Seeing accused a 'relief' for Nicola Furlong's mother

The mother of murdered Irish exchange student has said she is finding some relief by looking directly at the man accused of killing her.

Seeing accused a 'relief' for Nicola Furlong's mother

The mother of murdered Irish exchange student has said she is finding some relief by looking directly at the man accused of killing her.

Nicola Furlong’s parents, Andrew and Angie, and her sister, Andrea, came face to face with the man accused of her murder when his trial opened in Japan yesterday.

American musician Richard Hinds, 19, from Memphis, Tennessee, has admitted lightly pressing on the 21-year-old’s neck, but denies killing her intentionally.

Mrs Furlong said the family felt they were going into the unknown yesterday, but were more confident on the second day of the hearing and felt it had gone extremely well.

“It’s very, very important for us to be here,” Mrs Furlong told RTE.

“He’s sitting directly in front of me and I can see him at all times and I am finding some relief looking at him.

“I’m releasing all my pain when I’m looking at him and I’m saying that you can take that on board.”

The dead woman’s father said that after “first-day nerves” the family were feeling upbeat.

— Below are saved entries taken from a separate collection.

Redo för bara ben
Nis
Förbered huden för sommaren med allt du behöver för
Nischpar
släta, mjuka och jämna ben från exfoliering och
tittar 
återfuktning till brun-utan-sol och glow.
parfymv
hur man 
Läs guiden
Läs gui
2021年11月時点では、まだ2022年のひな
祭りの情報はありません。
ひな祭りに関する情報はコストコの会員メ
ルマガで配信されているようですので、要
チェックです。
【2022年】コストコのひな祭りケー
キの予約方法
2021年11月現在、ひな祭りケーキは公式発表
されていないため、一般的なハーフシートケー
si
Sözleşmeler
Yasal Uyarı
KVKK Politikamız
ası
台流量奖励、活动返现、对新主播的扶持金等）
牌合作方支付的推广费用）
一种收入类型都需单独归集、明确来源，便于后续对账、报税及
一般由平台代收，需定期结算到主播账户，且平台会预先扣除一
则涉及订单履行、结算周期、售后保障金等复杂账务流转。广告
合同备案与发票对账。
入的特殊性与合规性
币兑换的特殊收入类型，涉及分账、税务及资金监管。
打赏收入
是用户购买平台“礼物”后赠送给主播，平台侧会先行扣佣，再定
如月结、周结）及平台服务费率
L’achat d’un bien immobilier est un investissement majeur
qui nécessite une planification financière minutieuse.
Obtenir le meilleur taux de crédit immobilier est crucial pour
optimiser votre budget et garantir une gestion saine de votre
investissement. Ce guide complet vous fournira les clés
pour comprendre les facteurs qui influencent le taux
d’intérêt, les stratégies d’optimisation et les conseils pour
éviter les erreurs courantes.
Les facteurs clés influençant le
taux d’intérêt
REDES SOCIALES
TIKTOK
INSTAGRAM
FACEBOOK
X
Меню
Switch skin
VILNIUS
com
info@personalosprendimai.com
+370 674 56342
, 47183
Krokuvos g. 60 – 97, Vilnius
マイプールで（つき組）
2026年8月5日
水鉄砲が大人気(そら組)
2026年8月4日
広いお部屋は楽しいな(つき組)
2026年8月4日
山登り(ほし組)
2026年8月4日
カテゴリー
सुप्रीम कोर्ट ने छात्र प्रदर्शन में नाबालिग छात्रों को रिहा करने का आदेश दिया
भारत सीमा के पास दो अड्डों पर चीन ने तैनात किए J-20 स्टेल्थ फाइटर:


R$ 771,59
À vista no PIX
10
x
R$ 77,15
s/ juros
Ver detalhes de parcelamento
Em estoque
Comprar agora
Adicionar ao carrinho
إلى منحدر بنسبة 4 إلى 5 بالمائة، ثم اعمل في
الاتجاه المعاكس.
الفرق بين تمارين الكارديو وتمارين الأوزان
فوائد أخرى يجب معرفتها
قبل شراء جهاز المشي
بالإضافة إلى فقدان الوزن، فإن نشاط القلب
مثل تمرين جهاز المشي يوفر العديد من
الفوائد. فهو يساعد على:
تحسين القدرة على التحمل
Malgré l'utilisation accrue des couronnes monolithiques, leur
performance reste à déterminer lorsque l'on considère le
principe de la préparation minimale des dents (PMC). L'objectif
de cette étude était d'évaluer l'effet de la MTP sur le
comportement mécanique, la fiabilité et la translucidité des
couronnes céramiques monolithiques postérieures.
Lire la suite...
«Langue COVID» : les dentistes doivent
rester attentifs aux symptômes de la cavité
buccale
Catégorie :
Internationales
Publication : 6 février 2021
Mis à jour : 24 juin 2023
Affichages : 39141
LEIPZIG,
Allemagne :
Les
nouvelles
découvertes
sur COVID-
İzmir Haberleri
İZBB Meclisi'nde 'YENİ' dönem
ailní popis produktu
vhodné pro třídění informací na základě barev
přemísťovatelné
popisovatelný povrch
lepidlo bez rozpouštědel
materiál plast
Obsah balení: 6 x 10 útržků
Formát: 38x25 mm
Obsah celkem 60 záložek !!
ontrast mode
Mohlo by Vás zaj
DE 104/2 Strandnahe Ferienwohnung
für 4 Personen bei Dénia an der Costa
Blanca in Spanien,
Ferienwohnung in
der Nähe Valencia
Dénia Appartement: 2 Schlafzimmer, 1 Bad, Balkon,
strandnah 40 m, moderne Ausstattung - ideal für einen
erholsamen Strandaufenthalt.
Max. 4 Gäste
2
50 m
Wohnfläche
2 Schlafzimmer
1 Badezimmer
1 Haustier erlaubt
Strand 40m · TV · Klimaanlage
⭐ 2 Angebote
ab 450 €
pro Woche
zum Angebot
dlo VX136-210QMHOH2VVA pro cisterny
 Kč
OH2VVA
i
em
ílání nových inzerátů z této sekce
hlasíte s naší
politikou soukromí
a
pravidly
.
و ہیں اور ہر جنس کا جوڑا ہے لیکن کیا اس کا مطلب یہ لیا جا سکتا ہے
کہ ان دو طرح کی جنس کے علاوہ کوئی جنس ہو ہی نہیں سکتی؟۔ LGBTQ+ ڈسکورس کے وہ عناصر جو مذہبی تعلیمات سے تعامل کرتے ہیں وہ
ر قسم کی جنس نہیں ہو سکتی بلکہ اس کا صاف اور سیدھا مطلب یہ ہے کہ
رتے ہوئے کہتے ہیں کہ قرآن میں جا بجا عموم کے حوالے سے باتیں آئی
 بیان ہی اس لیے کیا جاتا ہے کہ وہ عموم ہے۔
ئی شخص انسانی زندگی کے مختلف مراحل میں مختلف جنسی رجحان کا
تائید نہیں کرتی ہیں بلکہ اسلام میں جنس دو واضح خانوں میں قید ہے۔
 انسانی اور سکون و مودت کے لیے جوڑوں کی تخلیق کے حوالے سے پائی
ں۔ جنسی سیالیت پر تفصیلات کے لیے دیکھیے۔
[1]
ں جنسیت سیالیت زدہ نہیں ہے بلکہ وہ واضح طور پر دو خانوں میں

Ms Furlong, a Dublin City University undergraduate from Curracloe, Co Wexford, was found unconscious in an upmarket hotel in central Tokyo last May.

She had been studying and living about 62 miles (100km) north of the capital, at Takasaki City University of Economics, as part of an exchange programme.

On the night she was strangled, she had travelled with an Irish friend by train to Tokyo to see US rapper Nicki Minaj in concert.

Afterwards, the pair met Hinds and James Blackston, a 23-year-old professional dancer from Los Angeles, and the four went to a bar together where they had drinks and danced.

In a separate trial, Blackston has denied sexually assaulting Ms Furlong’s unidentified friend – known only as Victim A.

She gave evidence that she cannot remember anything after taking a drink given to her during the evening.

Clutching a photograph of Ms Furlong as she entered the courtroom, Andrea said it was important to be there for her older sister as the family did not want any regrets.

“She’d be here for me if it was the opposite way around,” she said.

“We don’t want to say we should have done this or we could have done this.”

Police were called to the hotel when a loud noise was heard from Hinds’ room in the early hours of the morning and Ms Furlong was found unconscious.

She died later in hospital.

The four revellers had earlier been captured on a taxi surveillance camera making their way back to the Keio Plaza Hotel. The recording shows the two women apparently unconscious at the time.

It is alleged that the two men then used wheelchairs at the hotel to transport the women to their rooms.